Many of these inmates are Inuit: At the St. Jerôme correctional centre Inuit comprise half of the jail’s indigenous population and, overall, among Indigenous women in Quebec jails, Inuit women are the most represented, Longtin said.
Nunavik leaders who traded a regional jail for the Ungaluk crime prevention program in the 2002 Sanarrutik deal with Quebec couldn’t have known that the number of inmates from Nunavik would increase from roughly 40 to 300, he said.
But the large number of these inmates, who must now serve their time in custody outside the region, are not the only problem.
There’s “a big volume of people getting transferred” around the province, as a result, Longtin said, acknowledging the lawsuit that seeks compensation because of long waits before bail hearings.
To remedy that situation, a deal is in the works with Makivik Corp. and the Kativik Regional Government for streamlined charters, he said.
“We want to change the way movement takes place.” Longtin said.
Longtin promised action, as well, on such items as improving access to interpreters and bringing more elders into the jails.
Makitautik, the halfway house in Kangirsuk, can also look forward to more support and a possible expansion, he said.
Makitauktik, which first opened in 1999 to house low-risk offenders, closed in October 2013 after federal inspectors found it was understaffed and under-managed. It was re-accredited in 2016 and opened doors again last September, but usually only about eight of its 14 beds are occupied, Longtin said.
Viens, in his reaction to the testimony, said “we have to work with the young offenders so they do not reoffend.”
He said elders “appear to me to be a very important element which would have an impact with first offenders.”

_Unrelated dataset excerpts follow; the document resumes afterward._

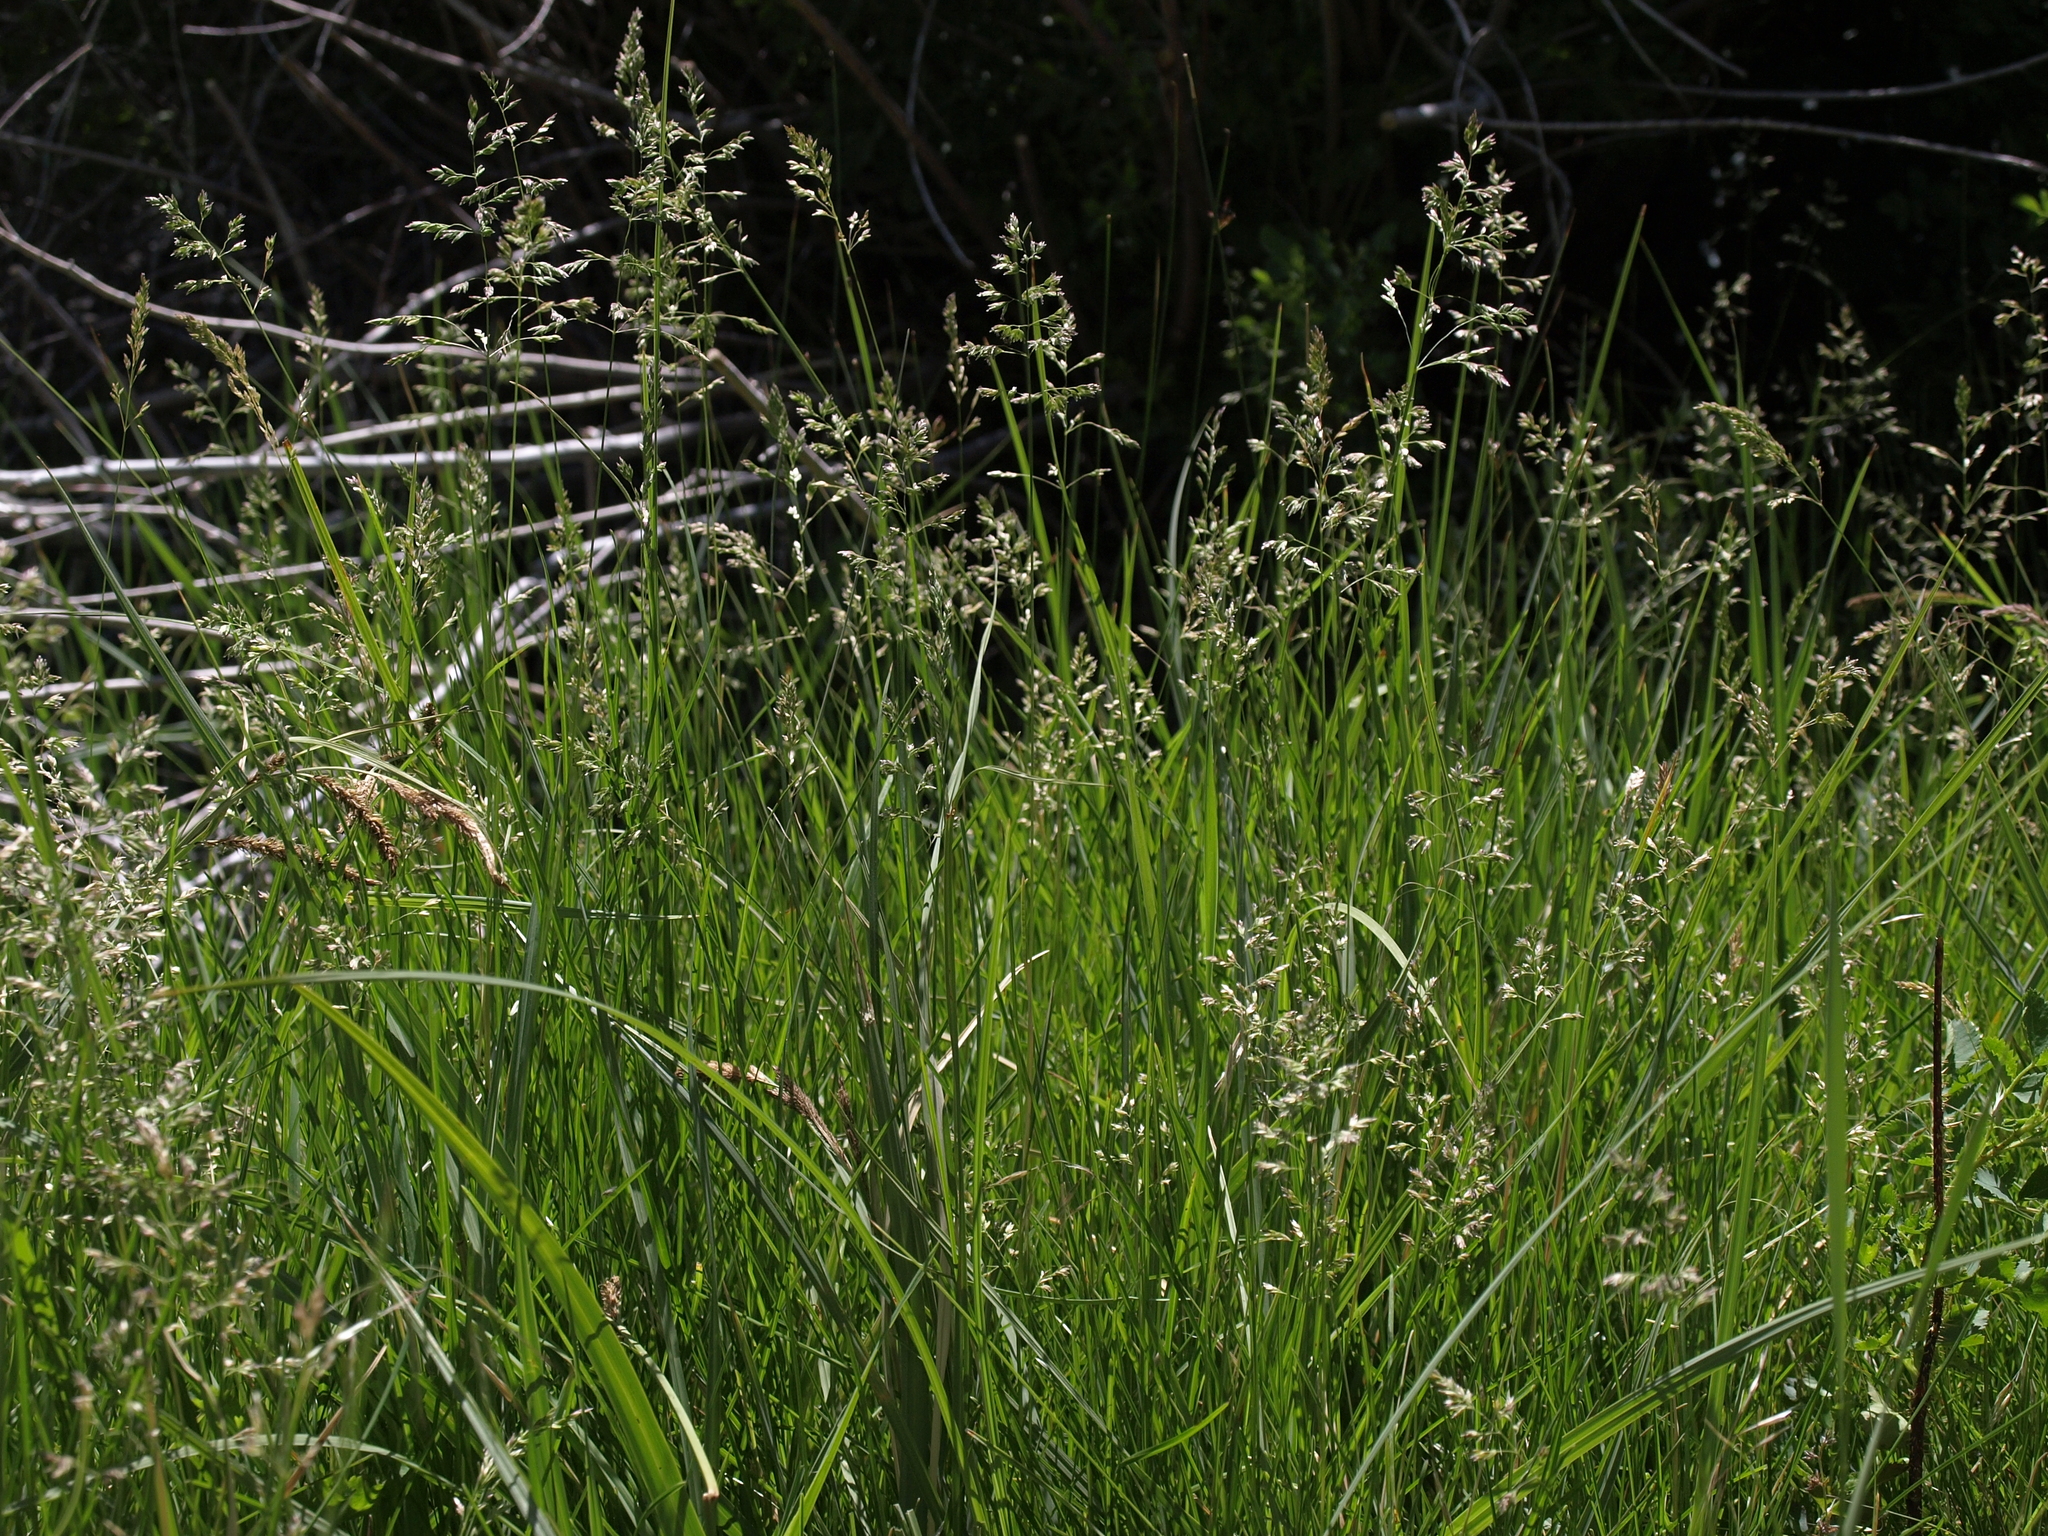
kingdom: Plantae
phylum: Tracheophyta
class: Liliopsida
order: Poales
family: Poaceae
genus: Poa
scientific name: Poa pratensis
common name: Kentucky bluegrass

The commission sessions continue next week, with a focus on police and youth protection. You can listen to the live broadcasts, streamed in French or English.
This November, Viens will produce recommendations on how to improve services in Nunavik and other Indigenous communities.
Since its creation in December 2016, the Viens commission has visited all Nunavik communities.
The commission will discuss these at public hearings in Kuujjuaraapik from Nov. 12 to Nov. 16 and in Kuujjuaq from Nov. 19 to Nov. 23.